Because if God is God to me only in this way, that He must have mercy on me, it says something about me that I don’t want to hear. If God can be God to me only by sweeping the house and going out in the dangers of the night to find me, that’s a picture of me I don’t want painted. Not even by Christ Himself. I’d much rather have these parables the other way around. That God’s the lost coin and the lost sheep and I’m the woman and the shepherd and find Him.

But the entire Scriptures say differently. Adam and Eve didn’t create themselves and give themselves their reason and senses. God did. The Israelites didn’t free themselves from slavery in Egypt. God did. The blessed Virgin didn’t fill her womb with the Son of God. God did.

And you didn’t open the doors of heaven to yourself. God did. In your Baptism into the death and resurrection of Jesus. That’s just how God wants to be to you. Fellow-redeemed: any other supposed relationship with God is a pure fiction.

Just like the coin couldn’t polish itself up to be found by the woman, or change its denomination to make itself more valuable.

Just like the lost sheep couldn’t find its way back or rid himself of his wanderlust.
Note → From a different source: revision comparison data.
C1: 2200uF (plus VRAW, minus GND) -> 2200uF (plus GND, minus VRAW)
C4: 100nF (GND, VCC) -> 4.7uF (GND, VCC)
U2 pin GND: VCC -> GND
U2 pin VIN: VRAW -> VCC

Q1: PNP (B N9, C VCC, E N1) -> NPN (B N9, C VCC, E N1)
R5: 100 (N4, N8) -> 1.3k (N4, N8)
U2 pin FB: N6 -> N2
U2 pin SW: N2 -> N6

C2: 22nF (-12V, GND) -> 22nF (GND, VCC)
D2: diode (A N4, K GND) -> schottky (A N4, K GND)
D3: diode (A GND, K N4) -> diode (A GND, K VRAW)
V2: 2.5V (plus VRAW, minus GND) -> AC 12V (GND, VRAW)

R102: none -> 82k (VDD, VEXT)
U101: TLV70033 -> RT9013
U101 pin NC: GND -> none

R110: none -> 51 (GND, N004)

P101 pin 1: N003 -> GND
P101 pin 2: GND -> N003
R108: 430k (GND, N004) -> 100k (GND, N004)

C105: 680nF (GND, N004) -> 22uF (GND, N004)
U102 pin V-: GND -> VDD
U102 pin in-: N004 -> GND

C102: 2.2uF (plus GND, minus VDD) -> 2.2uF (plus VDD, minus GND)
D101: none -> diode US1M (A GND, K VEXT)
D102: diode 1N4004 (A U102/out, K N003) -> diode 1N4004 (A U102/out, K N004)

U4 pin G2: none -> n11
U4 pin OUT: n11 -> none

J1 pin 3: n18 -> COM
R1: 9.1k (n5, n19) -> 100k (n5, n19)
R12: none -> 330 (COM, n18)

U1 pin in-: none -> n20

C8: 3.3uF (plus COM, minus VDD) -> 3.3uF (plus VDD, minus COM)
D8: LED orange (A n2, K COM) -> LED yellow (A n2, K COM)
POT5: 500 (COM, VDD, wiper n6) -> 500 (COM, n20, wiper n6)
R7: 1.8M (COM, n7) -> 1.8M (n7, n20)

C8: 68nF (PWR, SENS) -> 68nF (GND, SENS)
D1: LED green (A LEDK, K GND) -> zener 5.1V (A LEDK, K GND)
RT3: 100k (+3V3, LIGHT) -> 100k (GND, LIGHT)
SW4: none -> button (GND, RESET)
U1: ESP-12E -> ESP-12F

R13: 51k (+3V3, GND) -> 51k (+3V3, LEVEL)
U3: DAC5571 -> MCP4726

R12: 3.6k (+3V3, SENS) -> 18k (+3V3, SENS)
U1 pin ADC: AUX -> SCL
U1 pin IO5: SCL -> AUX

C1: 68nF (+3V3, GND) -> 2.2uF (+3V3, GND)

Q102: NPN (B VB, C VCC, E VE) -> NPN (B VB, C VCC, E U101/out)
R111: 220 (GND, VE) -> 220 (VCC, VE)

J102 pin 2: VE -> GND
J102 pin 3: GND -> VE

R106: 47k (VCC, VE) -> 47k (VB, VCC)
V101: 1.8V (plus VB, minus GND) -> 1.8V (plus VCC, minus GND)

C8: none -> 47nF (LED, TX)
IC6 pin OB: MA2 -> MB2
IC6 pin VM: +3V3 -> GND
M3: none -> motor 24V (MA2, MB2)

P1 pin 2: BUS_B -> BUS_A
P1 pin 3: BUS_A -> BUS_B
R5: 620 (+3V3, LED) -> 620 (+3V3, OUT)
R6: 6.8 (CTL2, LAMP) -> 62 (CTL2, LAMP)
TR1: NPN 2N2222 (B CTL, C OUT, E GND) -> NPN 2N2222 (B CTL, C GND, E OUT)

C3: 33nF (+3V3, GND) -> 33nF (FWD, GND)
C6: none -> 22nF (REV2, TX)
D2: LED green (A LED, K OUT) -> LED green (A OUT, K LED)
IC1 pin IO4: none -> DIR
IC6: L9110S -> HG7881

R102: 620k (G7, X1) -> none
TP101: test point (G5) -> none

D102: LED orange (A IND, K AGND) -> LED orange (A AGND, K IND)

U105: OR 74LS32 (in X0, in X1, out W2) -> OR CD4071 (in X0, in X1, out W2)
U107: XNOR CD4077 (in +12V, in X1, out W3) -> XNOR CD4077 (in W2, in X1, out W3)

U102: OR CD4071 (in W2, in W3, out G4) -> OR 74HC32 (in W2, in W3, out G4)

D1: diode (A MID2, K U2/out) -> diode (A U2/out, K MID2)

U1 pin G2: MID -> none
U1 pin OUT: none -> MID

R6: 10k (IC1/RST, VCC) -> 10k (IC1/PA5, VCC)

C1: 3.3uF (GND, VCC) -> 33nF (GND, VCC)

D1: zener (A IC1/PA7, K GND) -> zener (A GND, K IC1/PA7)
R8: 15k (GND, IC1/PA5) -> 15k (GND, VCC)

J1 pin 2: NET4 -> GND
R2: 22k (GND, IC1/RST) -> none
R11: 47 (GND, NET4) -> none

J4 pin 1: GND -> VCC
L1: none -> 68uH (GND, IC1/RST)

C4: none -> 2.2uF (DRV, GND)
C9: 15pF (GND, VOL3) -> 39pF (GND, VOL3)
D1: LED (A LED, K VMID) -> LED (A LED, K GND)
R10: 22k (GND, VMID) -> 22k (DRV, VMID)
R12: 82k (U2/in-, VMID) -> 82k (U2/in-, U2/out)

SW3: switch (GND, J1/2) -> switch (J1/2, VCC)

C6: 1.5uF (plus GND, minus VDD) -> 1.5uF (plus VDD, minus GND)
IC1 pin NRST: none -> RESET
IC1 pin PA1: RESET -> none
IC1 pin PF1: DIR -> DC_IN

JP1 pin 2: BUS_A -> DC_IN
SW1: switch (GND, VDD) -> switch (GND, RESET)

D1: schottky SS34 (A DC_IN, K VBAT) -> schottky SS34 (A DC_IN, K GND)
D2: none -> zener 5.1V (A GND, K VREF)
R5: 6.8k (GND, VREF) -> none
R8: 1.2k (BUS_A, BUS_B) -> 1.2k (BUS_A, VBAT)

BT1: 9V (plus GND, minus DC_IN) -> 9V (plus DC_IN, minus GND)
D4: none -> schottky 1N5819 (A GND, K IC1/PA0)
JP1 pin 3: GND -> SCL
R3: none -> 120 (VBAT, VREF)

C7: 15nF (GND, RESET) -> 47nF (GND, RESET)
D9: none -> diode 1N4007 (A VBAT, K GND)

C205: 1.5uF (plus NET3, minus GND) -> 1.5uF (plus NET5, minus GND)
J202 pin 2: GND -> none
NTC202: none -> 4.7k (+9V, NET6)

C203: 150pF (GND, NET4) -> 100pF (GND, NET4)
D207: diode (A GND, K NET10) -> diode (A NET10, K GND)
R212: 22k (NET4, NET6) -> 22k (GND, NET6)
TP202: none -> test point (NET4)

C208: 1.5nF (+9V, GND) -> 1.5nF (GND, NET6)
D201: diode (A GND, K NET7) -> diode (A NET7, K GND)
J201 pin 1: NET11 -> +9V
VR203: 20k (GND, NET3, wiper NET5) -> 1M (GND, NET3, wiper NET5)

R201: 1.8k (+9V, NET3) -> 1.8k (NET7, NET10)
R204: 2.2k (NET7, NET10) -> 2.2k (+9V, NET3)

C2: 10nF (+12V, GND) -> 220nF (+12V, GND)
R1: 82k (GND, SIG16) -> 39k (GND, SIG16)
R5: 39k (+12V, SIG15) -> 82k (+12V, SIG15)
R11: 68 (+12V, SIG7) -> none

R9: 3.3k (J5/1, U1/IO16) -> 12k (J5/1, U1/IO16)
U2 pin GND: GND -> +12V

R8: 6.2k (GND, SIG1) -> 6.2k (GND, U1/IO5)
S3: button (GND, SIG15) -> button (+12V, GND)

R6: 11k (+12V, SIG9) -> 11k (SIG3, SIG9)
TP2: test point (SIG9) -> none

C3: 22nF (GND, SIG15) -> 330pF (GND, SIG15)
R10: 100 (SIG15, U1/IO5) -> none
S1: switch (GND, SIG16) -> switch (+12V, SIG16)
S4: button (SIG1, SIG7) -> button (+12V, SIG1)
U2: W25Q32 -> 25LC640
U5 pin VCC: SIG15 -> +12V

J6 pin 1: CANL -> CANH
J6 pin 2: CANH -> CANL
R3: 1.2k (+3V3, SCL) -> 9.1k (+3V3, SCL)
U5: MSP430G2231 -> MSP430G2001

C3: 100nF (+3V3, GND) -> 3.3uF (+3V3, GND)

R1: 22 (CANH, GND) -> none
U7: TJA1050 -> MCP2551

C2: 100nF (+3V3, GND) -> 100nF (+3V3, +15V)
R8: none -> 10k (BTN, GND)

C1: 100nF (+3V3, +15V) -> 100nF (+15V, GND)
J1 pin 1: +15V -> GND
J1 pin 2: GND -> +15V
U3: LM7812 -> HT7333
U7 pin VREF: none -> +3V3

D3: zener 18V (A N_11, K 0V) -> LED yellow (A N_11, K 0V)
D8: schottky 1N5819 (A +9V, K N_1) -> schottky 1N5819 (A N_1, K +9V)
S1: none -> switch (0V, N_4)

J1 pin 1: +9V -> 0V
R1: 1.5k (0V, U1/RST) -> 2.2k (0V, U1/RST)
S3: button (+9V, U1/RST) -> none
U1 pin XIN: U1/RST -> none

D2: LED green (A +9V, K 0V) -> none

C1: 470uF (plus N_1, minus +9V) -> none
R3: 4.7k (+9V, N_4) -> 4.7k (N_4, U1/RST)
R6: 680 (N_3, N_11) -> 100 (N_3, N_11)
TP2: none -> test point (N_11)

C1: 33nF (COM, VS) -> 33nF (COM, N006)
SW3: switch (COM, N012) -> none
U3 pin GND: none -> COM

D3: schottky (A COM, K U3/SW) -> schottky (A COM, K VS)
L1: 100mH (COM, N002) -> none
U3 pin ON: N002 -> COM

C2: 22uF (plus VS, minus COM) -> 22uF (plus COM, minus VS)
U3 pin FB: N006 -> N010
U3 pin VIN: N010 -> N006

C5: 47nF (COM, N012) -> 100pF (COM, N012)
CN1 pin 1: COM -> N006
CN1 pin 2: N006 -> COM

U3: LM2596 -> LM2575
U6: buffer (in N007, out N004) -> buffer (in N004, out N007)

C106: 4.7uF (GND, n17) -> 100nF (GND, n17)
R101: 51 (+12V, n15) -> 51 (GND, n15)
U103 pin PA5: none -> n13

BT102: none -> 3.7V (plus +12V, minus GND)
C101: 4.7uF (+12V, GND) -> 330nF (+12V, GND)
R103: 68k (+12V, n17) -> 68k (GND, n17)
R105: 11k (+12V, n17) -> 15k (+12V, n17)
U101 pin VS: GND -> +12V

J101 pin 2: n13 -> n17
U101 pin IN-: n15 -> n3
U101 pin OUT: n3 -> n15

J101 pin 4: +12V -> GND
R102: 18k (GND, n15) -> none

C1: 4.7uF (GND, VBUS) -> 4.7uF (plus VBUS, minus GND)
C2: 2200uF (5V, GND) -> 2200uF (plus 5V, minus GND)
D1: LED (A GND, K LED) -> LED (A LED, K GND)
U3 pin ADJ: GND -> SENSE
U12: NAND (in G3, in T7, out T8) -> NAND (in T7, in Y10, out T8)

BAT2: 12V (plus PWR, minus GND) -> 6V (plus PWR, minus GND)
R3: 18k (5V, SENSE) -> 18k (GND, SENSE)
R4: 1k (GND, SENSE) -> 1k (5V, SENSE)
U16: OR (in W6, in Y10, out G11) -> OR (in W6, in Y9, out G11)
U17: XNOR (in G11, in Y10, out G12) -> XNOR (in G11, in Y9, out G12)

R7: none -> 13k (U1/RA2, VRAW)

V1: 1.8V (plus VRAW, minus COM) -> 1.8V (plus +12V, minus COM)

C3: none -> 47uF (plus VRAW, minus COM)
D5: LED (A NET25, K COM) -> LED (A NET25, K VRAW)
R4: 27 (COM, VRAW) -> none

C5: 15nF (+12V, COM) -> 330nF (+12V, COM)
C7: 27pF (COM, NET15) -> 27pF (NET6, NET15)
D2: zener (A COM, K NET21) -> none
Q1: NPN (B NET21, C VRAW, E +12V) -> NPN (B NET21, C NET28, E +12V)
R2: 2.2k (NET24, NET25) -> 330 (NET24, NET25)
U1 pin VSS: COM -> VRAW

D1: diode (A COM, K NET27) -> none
Just like the prodigal son couldn’t return with new-found wealth and make old dad proud by showing him a handsome ROI.

In fact, the more you try, the further you fall from God and grace. Because you deny God the ability to be God as He wills to be God: by having mercy and grace.

And that’s just why Jesus welcomes tax collectors and sinners. Lost, He found them. Having wandered into the great dangers of the world, He retrieved them. The Merciful showing mercy to the miserable. Having squandered everything, He was welcoming them back home. That’s how God wants to be God to you.

*****

The only question is whether that’s what you want.

Imagine, for a moment, your ideal life. Is it a life of being welcomed back home? Where daily your sins are drowned in the water of your Baptism, the ring of sonship slipped daily onto your finger? Where through daily devotions you’re fed with the fatted calf, the life-giving Word of God? Where you sit at the banquet feast of the Father with everyone He’s invited?

Or is it somewhere else out there? Somewhere far away from this ring and calf and banquet? Maybe not among hookers and drug addicts, but at least not here, in God’s own house? Oh, I know. You do a good job of keeping up appearances. But don’t look at appearances. Look at your heart.

And see how it’s set in the wrong place. It’s desperately wicked. That’s the Old Adam still hanging around your neck. There’s nothing you can do to change it. You know it. That’s the problem. You’ve been a baptized for—how long?—10 maybe 40 maybe 85 years? And still after ten or 40 or 85 years your heart longs for something else?

This is this just the point Jesus is making: as long as you’re in this life and flesh, the Old Man hangs around your neck. And you remain a lost coin, a wandering sheep, a prodigal son.

And what a lost coin, wandering sheep, and prodigal son need more than anything is to be found and retrieved and welcomed home.

And so the mercies of God never cease. To be sure, they came to a climax, if you will, on Golgatha some 2,000 years ago. There the sinless heart of the Son of God was pierced through for your wicked heart.

But there, they did not cease.

They poured as water from His wounded side into the font that washes you of all your sin—even the inveterate wickedness of your heart.

They come to you as His true body and true blood in the Sacrament with sin-destroying forgiveness to give you a clean heart.

They come to you as Spirit-breathed words that speak you righteous and renew a right spirit within you.

All because this is exactly how God wants to be God to you: by finding you, though lost. By retrieving you, though wandering. By giving you the banquet of His Gospel, though your sin has left you starving, longing for pig-slop.

But the Pharisees and their scribes didn’t want to see themselves that way. And so they couldn’t be found, retrieved, or welcomed home.

Don’t make the same mistake. Instead, come to your senses and repent. Because the father welcomes you to the banquet. To the banquet of the forgiveness of sins in Jesus Christ.

God the Father grant it to you all through the Holy Spirit for the sake of Jesus Christ, our Lord. Amen.